E se il racconto si fermasse a quelle prime amichevoli precampionato, ci sarebbe la lustrarsi gli occhi. Contro il Napoli (campione d’Italia) in amichevole, l’ungherese prende la palla e lascia per terra un paio di uomini prima di far partire un missile che si infila nel sette con Galli immobile. Per i tifosi è già l’idolo che stavano cercando. Per gli ungheresi un sogno che si avvera, finalmente. Peccato che da quel momento, tutto andrà decisamente storto.

La caduta degli Dei

Genio, talento e tanta (tanta) sregolatezza. Non stiamo parlando degli eccessi alla George Best, non erano quelli il problema di Detari. Il buon Lajos aveva altro in mente, più precisamente un certo delirio di onnipotenza. Ora che il suo portafogli era gonfio, lo potevi vedere arrivare agli allenamenti con almeno una fuori serie nuova ogni due o tre settimane.

In campo il suo tocco di palla era qualcosa di straordinario. Lanci di quaranta metri che finivano sul piede dei suoi compagni al millimetro. Finte e controfinte, pallone attaccato al piede. Pure troppo. Perchè l’impressione era che Lajos stesse giocando per se stesso, e nemmeno sempre, solo quando ne aveva davvero voglia.

La stagione con il Bologna poi, fu un calvario di infortuni che lo videro in infermeria per metà del campionato. E anche quando scendeva in campo, solo in alcune occasioni fu davvero determinante, più impegnato a litigare con chi non gli passava il pallone (da quale pulpito) o con gli addetti ai lavori per qualunque cosa andasse contro i suoi voleri (si narra di leggendarie litigate con i suoi magazzinieri).

Un tipetto piuttosto difficile quindi, che inciampò anche in un’annata pessima per tutta la squadra rossoblu, che chiuse all’ultimo posto in classifica retrocedendo in Serie B, malgrado un quarto di finale in Coppa Uefa (in cui comunque Lajos giocò solo tre partite).

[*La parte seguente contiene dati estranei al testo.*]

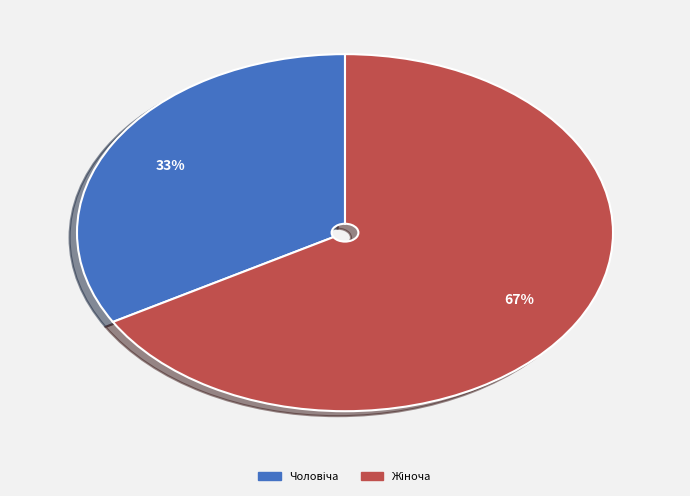

Is there any slice that represents more than half of the pie?

Yes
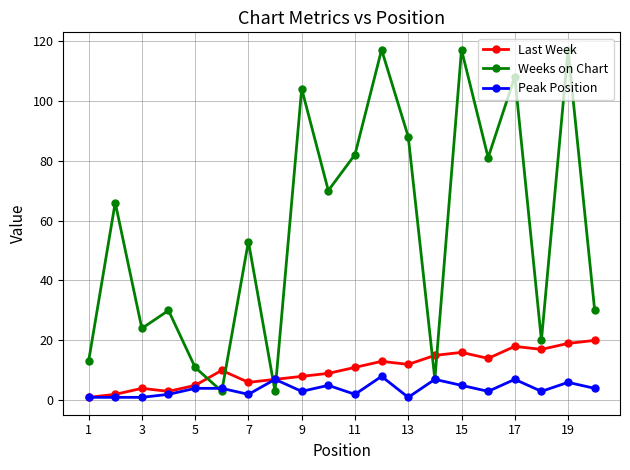

True or false: Peak Position and Weeks on Chart intersect in this chart.

True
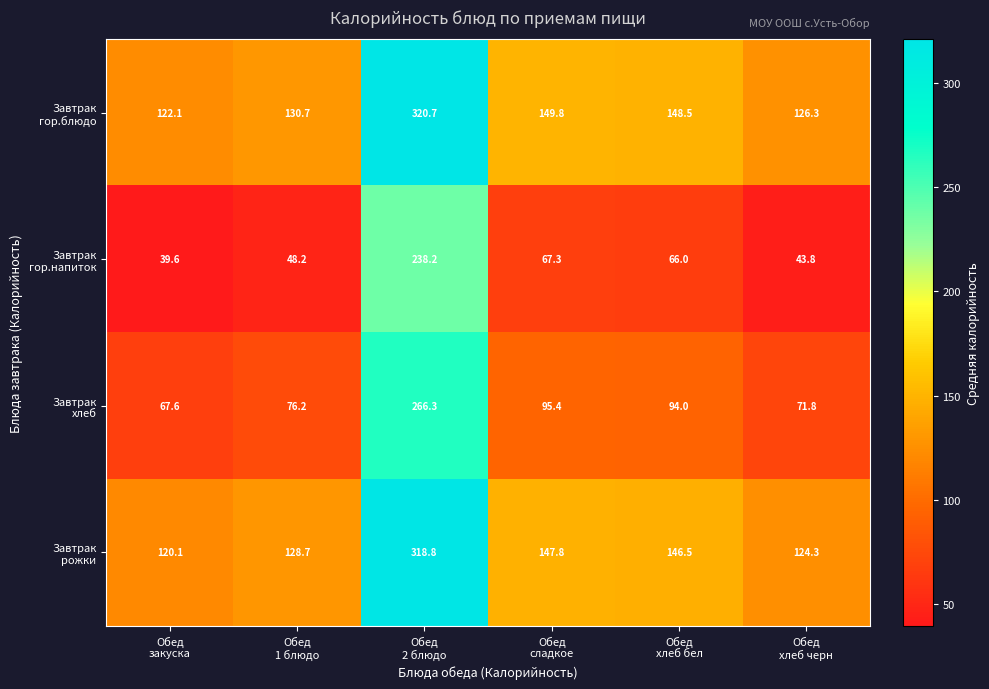

What is the smallest value displayed?

39.6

L’anno seguente restò in serie cadetta, ma gli stimoli furono ancora meno, culminati poi in un clamoroso gol sbagliato in quel di Messina, che il giocatore dichiarò pubblicamente di aver tirato fuori appositamente (chiudendo di fatto la sua parentesi felsinea).

Non va molto meglio gli anni a seguire, con il passaggio prima nell’Ancona (dove subisce un’altra retrocessione dalla Serie A) e poi una parentesi nel Genoa (poche comparsate in campo).

Finisce nell’oblio tra la Svizzera e il ritorno a casa in quel del BVSC Budapest. La sua carriera però si era già conclusa da un pezzo, fin da quando nella sua testa aveva finito la voglia, accantonando per sempre quel (inclemente) paragone con il mito di Puskas a cui il buon Lajos, si è avvicinato solo per pochissimi (rari) momenti di classe.